DIRECTIONS >>
Beneath this instruction is a block of data; output from it exactly the lines that run from the one containing "12: (658, 50, 0.79)" through the one containing "45: (604, 254, 0.65)", inclusive.

*** SOURCE RECORDS ***

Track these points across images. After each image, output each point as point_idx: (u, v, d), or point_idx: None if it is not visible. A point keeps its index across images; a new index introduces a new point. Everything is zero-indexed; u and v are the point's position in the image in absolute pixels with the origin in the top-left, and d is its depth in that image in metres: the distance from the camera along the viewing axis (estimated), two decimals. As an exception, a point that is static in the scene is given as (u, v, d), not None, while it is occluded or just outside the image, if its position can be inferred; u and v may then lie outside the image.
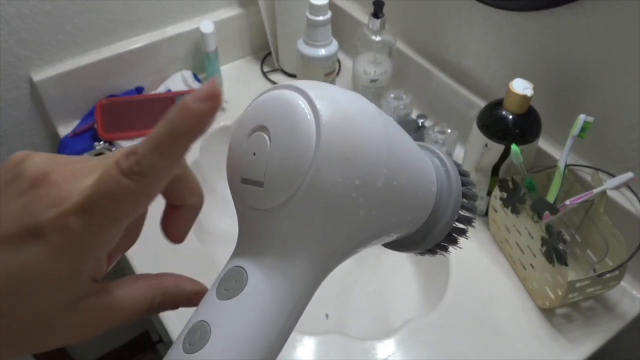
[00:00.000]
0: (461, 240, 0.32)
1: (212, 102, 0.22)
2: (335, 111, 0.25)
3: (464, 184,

***
*** SOURCE RECORDS ***

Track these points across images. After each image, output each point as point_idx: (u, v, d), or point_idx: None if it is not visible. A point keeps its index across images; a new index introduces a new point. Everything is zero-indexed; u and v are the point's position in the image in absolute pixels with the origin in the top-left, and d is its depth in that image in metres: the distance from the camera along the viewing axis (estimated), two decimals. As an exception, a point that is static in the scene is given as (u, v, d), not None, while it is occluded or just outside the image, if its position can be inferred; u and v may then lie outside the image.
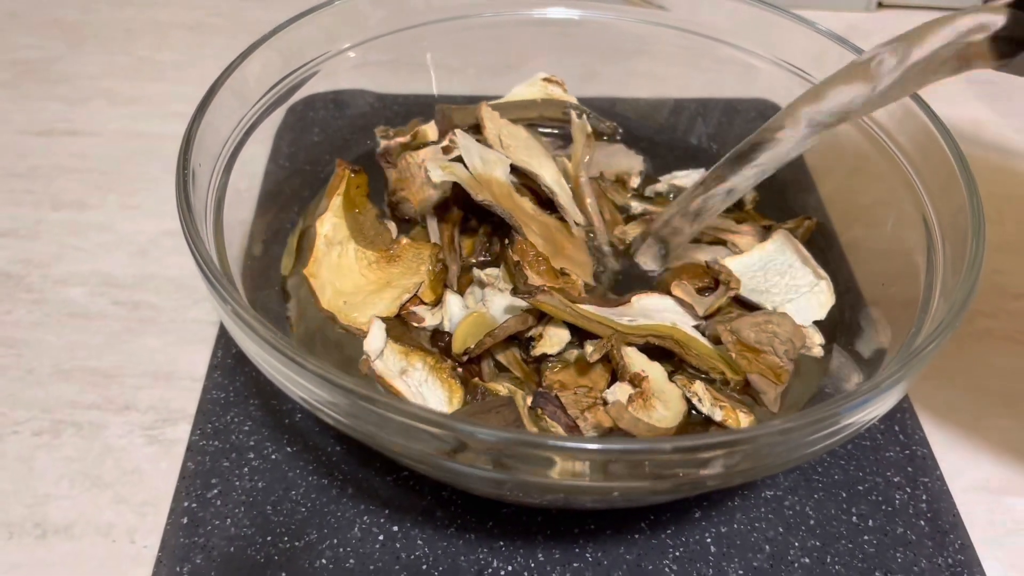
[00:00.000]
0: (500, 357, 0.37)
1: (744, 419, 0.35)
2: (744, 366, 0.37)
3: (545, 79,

***
*** SOURCE RECORDS ***

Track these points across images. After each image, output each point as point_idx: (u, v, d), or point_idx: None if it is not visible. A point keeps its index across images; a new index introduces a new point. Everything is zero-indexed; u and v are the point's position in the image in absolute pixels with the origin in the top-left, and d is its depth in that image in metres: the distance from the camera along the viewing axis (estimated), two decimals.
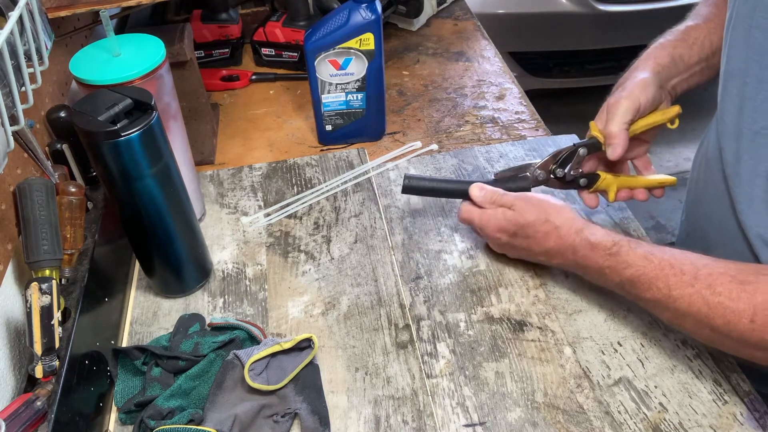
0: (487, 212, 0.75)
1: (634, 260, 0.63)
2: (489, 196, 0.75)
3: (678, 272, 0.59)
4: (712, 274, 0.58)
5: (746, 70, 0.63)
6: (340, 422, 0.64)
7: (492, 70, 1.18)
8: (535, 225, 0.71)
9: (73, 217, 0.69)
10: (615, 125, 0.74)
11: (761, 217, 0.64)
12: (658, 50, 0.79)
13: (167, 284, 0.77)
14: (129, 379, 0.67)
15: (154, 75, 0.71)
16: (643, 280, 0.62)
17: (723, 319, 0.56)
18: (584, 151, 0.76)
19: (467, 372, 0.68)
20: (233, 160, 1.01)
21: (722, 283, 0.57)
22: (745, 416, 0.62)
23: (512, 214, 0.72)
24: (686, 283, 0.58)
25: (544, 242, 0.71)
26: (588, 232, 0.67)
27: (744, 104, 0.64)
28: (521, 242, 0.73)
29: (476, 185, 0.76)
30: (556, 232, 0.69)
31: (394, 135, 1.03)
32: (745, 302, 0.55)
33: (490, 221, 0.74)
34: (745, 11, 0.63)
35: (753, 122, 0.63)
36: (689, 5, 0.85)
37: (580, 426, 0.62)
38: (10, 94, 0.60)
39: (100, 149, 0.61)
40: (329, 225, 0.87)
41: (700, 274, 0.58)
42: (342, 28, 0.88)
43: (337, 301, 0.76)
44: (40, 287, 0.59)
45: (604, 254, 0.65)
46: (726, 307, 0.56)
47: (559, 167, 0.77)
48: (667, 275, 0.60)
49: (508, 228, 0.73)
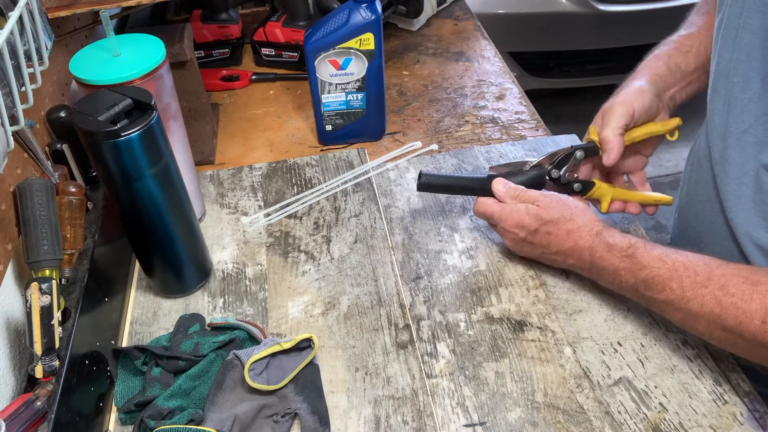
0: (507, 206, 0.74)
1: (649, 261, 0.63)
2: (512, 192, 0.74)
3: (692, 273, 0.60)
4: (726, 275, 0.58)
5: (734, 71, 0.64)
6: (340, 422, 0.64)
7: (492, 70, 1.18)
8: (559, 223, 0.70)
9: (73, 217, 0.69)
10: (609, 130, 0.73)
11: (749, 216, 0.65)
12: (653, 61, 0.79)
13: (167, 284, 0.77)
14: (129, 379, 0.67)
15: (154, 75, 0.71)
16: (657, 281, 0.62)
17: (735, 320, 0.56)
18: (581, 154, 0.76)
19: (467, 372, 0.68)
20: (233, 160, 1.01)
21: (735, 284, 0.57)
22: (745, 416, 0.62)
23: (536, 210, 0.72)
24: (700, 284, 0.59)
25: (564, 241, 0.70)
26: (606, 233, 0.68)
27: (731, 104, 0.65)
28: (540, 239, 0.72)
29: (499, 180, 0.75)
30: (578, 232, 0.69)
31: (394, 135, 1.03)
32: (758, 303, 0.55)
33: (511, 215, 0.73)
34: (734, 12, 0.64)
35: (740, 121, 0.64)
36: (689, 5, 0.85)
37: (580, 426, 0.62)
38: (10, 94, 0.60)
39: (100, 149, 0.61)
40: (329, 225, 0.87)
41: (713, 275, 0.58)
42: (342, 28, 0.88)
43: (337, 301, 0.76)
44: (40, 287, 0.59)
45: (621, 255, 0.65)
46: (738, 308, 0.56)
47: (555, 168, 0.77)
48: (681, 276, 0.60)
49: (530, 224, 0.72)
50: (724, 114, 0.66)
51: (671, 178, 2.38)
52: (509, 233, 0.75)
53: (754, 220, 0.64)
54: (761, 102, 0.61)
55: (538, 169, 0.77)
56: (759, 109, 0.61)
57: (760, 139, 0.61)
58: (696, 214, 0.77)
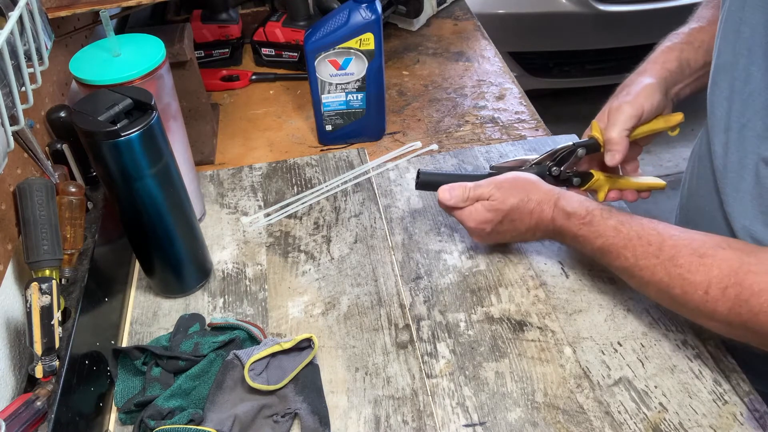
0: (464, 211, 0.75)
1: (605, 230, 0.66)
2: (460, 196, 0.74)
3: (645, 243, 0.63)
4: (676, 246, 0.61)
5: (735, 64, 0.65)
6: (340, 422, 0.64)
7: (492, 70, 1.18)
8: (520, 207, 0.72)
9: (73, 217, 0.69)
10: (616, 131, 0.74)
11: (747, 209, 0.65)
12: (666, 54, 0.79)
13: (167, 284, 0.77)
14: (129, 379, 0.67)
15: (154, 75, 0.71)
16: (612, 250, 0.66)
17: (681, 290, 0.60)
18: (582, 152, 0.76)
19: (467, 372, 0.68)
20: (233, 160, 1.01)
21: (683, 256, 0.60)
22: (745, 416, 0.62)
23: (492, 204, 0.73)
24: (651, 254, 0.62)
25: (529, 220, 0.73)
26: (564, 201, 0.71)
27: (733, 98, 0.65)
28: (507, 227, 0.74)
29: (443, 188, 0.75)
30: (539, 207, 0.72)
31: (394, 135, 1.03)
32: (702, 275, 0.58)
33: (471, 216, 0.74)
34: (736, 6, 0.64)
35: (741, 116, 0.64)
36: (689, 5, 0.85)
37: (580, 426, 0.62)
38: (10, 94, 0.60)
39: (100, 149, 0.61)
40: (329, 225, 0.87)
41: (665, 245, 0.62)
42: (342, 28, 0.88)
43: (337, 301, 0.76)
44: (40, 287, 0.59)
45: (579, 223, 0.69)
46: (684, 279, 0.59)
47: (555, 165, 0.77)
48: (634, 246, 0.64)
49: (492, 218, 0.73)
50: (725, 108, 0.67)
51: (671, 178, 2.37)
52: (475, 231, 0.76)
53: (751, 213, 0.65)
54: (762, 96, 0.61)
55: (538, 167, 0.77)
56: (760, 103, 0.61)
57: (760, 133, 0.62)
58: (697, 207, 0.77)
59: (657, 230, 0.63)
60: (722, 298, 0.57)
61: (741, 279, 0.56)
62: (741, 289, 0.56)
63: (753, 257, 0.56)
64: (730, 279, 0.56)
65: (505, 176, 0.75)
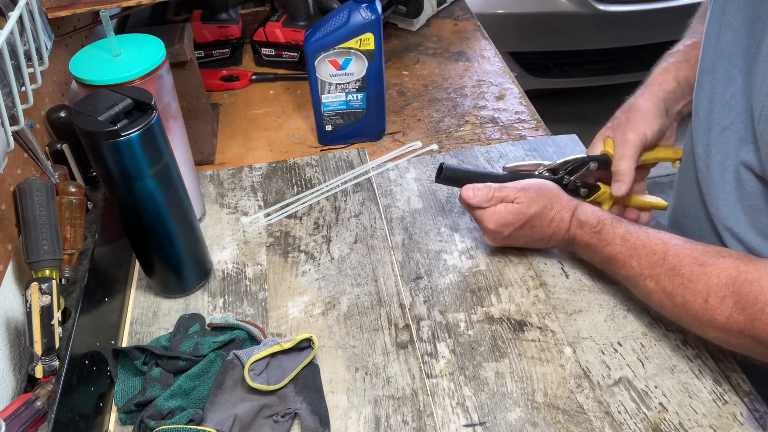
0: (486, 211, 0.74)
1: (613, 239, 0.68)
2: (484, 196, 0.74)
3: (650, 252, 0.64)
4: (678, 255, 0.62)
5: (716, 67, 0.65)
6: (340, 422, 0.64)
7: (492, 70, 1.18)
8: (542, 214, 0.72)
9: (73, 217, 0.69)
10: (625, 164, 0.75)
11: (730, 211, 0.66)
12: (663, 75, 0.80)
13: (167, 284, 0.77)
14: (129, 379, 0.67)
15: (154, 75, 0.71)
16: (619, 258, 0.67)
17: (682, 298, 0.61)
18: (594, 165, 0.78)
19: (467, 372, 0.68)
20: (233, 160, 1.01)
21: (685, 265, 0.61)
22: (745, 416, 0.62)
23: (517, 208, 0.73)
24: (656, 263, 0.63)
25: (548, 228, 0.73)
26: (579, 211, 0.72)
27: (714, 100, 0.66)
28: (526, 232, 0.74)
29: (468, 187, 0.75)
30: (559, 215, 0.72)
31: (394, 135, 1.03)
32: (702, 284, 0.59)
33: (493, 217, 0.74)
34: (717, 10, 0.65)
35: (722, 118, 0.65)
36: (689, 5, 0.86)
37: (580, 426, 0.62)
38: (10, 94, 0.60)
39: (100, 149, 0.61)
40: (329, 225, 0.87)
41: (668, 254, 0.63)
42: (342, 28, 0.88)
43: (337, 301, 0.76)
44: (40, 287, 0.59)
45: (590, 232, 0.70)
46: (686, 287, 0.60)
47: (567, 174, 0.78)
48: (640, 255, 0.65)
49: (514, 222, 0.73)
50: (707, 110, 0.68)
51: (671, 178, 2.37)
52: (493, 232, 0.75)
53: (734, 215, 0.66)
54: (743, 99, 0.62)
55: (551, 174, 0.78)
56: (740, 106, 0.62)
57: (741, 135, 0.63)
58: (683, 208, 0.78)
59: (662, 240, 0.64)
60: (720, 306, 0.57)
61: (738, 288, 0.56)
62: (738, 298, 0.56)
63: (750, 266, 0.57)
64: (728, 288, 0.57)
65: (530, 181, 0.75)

***

YOUR SOLUTION >>
12: (658, 50, 0.79)
13: (167, 284, 0.77)
14: (129, 379, 0.67)
15: (154, 75, 0.71)
16: (643, 280, 0.62)
17: (723, 319, 0.56)
18: (584, 151, 0.76)
19: (467, 372, 0.68)
20: (233, 160, 1.01)
21: (722, 283, 0.57)
22: (745, 416, 0.62)
23: (512, 214, 0.72)
24: (686, 283, 0.58)
25: (544, 242, 0.71)
26: (588, 232, 0.67)
27: (744, 104, 0.64)
28: (521, 242, 0.73)
29: (476, 185, 0.76)
30: (556, 232, 0.69)
31: (394, 135, 1.03)
32: (745, 302, 0.55)
33: (490, 221, 0.74)
34: (745, 11, 0.63)
35: (753, 122, 0.63)
36: (689, 5, 0.85)
37: (580, 426, 0.62)
38: (10, 94, 0.60)
39: (100, 149, 0.61)
40: (329, 225, 0.87)
41: (700, 274, 0.58)
42: (342, 28, 0.88)
43: (337, 301, 0.76)
44: (40, 287, 0.59)
45: (604, 254, 0.65)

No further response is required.